As another evidence of General Johnston's military sagacity and of his ability to divine the plans and movements of his adversaries, I have heard it stated that General Sherman said he never made a movement, while confronting him, in which Johnston had not anticipated him. I have also seen it stated that General Sherman esteemed him the greatest soldier of the Confederacy; and very naturally might General Sherman, himself a great soldier, think so, for he had known and felt the masterly stroke of his majestic arm.

When the war was ended, the partisanship of the soldier was at at once submerged in the nationality of the citizen; and General Johnston exerted his influence in the establishment of peace, in behalf [208] of sectional reconciliation and national union. He at once recognized that we then had but one flag, one Union, and one country; and he desired to see that flag respected, and that Union permanent, and that country glorious.

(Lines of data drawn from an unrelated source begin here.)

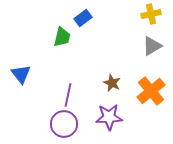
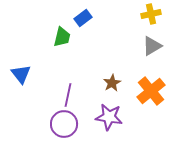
brown star: rotated 18 degrees clockwise
purple star: rotated 12 degrees clockwise
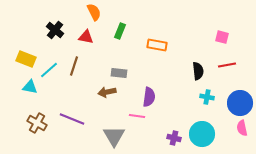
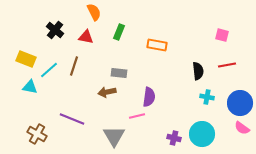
green rectangle: moved 1 px left, 1 px down
pink square: moved 2 px up
pink line: rotated 21 degrees counterclockwise
brown cross: moved 11 px down
pink semicircle: rotated 42 degrees counterclockwise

He was distinguished for the catholicity of his sentiments and the general conservatism of his nature, for the punctilious integrity of his public acts and the probity and purity of his private life. He was one of the patriots of the century, one of the soldiers of the age, and one of the men of the times. And thus it is that we have assembled for the last time to do honor to truth, to virtue and to genius as exemplified in the life and character of this eminent man—the last of the great leaders of a fallen cause. If it were in my power I would take these beautiful flowers, evergreens and immortelles which the ladies have here so lovingly and sympathetically provided, and which so fittingly typefy the beauty of his life and the durability of his fame, and reach out my hand to-night and place them upon his grave, as our last tender tribute to departed worth. Life's eventful scene with him is ended. He is now where there is no more strife, no more struggle, no more booming of guns, no more fighting of battles.

The tempests may roar and the loud thunders rattle,
     He heeds not, he hears not, he is free from all pain;
He sleeps his last sleep, he has fought his last battle,
     No sound can awake him to glory again.

Let him rest, let him rest!

The oration of General Gordon was received, perhaps, with better effect upon the audience than any other delivered during the ceremonies. General Gordon had served under Johnston in the Atlanta campaign, and as with a soldier's knowledge he reviewed those memorable scenes, his listeners were wrought to a full sensibility of the circumstances and situations, and were en rapport with the plans laid out by him who was destined never to carry them into completion. General Gordon paid a glowing tribute to his dead commander of old days.